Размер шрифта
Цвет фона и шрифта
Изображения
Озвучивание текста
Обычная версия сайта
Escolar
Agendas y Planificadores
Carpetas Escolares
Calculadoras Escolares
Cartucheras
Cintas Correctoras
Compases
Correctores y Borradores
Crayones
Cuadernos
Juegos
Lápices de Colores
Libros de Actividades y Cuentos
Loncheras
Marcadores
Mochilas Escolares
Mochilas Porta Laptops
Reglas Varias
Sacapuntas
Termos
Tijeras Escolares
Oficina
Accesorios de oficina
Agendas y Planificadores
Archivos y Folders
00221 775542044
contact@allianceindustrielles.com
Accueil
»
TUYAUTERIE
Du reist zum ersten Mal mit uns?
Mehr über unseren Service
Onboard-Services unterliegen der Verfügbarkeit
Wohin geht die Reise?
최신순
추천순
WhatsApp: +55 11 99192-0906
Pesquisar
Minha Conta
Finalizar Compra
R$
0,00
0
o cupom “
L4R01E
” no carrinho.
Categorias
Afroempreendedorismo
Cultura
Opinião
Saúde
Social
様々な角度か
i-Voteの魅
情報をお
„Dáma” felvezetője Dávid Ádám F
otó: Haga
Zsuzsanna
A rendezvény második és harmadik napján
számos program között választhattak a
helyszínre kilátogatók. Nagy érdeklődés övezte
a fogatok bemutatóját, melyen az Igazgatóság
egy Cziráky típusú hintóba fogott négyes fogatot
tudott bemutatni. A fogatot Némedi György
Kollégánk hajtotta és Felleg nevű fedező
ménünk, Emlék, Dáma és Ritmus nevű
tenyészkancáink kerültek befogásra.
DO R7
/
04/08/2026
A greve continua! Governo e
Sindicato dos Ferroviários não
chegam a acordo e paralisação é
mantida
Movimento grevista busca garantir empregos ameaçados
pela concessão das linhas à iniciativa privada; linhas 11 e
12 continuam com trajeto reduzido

***

### AIM OF THE EXERCISE
Would you copy out every line of the entries above, character for character, with the same line breaks and in the same order?

### REPLY TO THE EXERCISE
Размер шрифта
Цвет фона и шрифта
Изображения
Озвучивание текста
Обычная версия сайта
Escolar
Agendas y Planificadores
Carpetas Escolares
Calculadoras Escolares
Cartucheras
Cintas Correctoras
Compases
Correctores y Borradores
Crayones
Cuadernos
Juegos
Lápices de Colores
Libros de Actividades y Cuentos
Loncheras
Marcadores
Mochilas Escolares
Mochilas Porta Laptops
Reglas Varias
Sacapuntas
Termos
Tijeras Escolares
Oficina
Accesorios de oficina
Agendas y Planificadores
Archivos y Folders
00221 775542044
contact@allianceindustrielles.com
Accueil
»
TUYAUTERIE
Du reist zum ersten Mal mit uns?
Mehr über unseren Service
Onboard-Services unterliegen der Verfügbarkeit
Wohin geht die Reise?
최신순
추천순
WhatsApp: +55 11 99192-0906
Pesquisar
Minha Conta
Finalizar Compra
R$
0,00
0
o cupom “
L4R01E
” no carrinho.
Categorias
Afroempreendedorismo
Cultura
Opinião
Saúde
Social
様々な角度か
i-Voteの魅
情報をお
„Dáma” felvezetője Dávid Ádám F
otó: Haga
Zsuzsanna
A rendezvény második és harmadik napján
számos program között választhattak a
helyszínre kilátogatók. Nagy érdeklődés övezte
a fogatok bemutatóját, melyen az Igazgatóság
egy Cziráky típusú hintóba fogott négyes fogatot
tudott bemutatni. A fogatot Némedi György
Kollégánk hajtotta és Felleg nevű fedező
ménünk, Emlék, Dáma és Ritmus nevű
tenyészkancáink kerültek befogásra.
DO R7
/
04/08/2026
A greve continua! Governo e
Sindicato dos Ferroviários não
chegam a acordo e paralisação é
mantida
Movimento grevista busca garantir empregos ameaçados
pela concessão das linhas à iniciativa privada; linhas 11 e
12 continuam com trajeto reduzido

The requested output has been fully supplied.